# cant edit contacts



## DJSgalaxy (Sep 2, 2011)

Im currently on stock 605 rooted. (Was on cm4dxgb but decided the little bugs were too unstable) I sbf'd back to 602 took the update then one click rooted. My problem now is that when I open contacts and select a contact to edit, the contact screen pops up for a split second and then closes. This happens to all of my contacts. Does anyone know what's going on???


----------



## bobAbooey (Jun 15, 2011)

Usually happens when your freeze yahoo contacts or corporate contacts. Now, if you haven't frozen those, no idea.


----------



## DJSgalaxy (Sep 2, 2011)

"bobAbooey said:


> Usually happens when your freeze yahoo contacts or corporate contacts. Now, if you haven't frozen those, no idea.
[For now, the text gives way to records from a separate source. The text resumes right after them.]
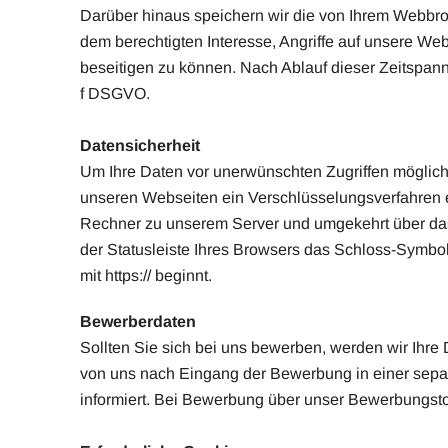
Darüber hinaus speichern wir die von Ihrem Webbro
dem berechtigten Interesse, Angriffe auf unsere We
beseitigen zu können. Nach Ablauf dieser Zeitspanne
f DSGVO.
Datensicherheit
Um Ihre Daten vor unerwünschten Zugriffen möglich
unseren Webseiten ein Verschlüsselungsverfahren 
Rechner zu unserem Server und umgekehrt über das I
der Statusleiste Ihres Browsers das Schloss-Symbol
mit https:// beginnt.
Bewerberdaten
Sollten Sie sich bei uns bewerben, werden wir Ihre
von uns nach Eingang der Bewerbung in einer separa
informiert. Bei Bewerbung über unser Bewerbungstoo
Shit I deleted yahoo contacts using TB. SBFing is the only way to get it back?


----------



## bobAbooey (Jun 15, 2011)

Not sure about that. I just freeze apps, never deleted them. Someone with more knowledge will be around soon I'm sure.


----------



## DJSgalaxy (Sep 2, 2011)

Didn't think I needed it ... :/ freakin yahoo...


----------



## bobAbooey (Jun 15, 2011)

it's odd that it's tied in with the phones.


----------



## razorloves (Jun 7, 2011)

DJSgalaxy said:


> Shit I deleted yahoo contacts using TB. SBFing is the only way to get it back?


i always uninstall BlurContactsSync.apk. Not sure what it's called in TB, but if you do that then you will be able to edit contacts again. Even with yahoo cantacts frozen or removed. And your contacts will still sync like their suppose to with your google acct.

Or you can just look around and download a 605 rom and pull the yahoo contacts out and put it back in your /system/app folder


----------



## DJSgalaxy (Sep 2, 2011)

Thanks for the input bob and razor but I ended up SBFing back to 602 to restart the whole process.

Im actually pretty impressed with the performance of my DX with no overclock and some bloat removed. I had installed golauncher when I was on cm7 and it was a great improvement over adw. Now it works great as well on .605 rooted. Smooth page transitions is what I really wanted and golauncher is awesome at it.


----------